If You See Coins Laying on Military Graves, DON’T Touch Them – Instead, Do This… [VIDEO]

If You See Coins Laying on Military Graves, DON’T Touch Them – Instead, Do This… [VIDEO]

This weekend was Memorial Day weekend and for the military community specifically, it’s not just a time for cookouts and going to the beach. For veterans, it’s a time to remember their brothers who didn’t come home and to visit them at their final resting place. And many of these veterans have found a unique way to send special messages to the families of the fallen.

At veterans cemeteries, you may see coins left on tombstones… and they are there to send a specific message. It is meant to let the fallen service member’s family know that a fellow veteran has been there to pay their respects.

The coins are left to symbolize the relationship between the fallen and the veteran who visited. And each coin has a specific meaning. A penny is simply to show that someone stopped by the grave to visit and pay respects to the fallen. A nickel indicates that the visitor trained with the fallen, at boot camp or basic training. Dimes let the family members know that the visitor served with the deceased and a quarter tells the family that the visitor was there when the fallen took their last breaths — that they were with them when they died.

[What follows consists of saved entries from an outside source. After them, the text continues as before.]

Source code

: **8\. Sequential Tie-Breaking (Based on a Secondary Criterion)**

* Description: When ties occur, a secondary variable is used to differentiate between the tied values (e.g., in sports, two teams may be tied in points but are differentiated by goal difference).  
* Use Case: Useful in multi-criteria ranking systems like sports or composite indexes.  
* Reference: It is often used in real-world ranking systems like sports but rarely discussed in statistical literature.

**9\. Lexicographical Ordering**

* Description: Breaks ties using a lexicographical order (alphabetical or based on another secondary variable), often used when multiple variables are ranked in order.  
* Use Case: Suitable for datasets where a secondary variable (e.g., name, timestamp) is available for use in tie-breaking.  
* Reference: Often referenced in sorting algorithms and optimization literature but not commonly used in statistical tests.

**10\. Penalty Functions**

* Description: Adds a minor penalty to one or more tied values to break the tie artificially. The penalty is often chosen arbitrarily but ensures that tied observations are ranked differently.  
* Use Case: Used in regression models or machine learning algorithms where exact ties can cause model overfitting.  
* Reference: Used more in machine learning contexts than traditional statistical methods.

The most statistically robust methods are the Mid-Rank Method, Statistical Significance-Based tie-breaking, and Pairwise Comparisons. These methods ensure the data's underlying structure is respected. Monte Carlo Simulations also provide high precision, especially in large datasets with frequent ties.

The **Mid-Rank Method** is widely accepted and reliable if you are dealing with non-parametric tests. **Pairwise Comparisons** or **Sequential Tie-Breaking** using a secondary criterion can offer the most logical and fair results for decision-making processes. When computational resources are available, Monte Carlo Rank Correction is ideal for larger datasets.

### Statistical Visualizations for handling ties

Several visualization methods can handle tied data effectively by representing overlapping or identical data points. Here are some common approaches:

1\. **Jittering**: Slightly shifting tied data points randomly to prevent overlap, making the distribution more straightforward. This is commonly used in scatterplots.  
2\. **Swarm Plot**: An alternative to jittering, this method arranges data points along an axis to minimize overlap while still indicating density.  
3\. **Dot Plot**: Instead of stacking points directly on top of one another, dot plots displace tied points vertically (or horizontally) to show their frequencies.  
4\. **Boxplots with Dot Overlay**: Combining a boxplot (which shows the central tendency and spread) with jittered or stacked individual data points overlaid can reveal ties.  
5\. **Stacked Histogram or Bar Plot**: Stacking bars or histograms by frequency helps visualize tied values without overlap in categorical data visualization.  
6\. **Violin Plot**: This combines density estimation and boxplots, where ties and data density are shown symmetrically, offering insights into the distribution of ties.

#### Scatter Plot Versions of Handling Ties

Allegedly, this tradition began during the Vietnam War. Anti-war sentiment was at an all-time high, as was anti-military hatred. A covert way of showing respect was needed and it also allowed veterans to reach out to the families of the deceased without having to personally contact them.

What happens to the change after it has been collected? It is believed that the money is collected and used either for the upkeep of the cemetery itself, or to help fund the burial costs of veterans.

For Dave Taylor, a Vietnam veteran, it is an honor to put on his uniform and pay his respects each year. He visits each grave, leaving coins and saluting as he goes, explaining, “It’s a story about life, about sacrifice, and about remembrance.”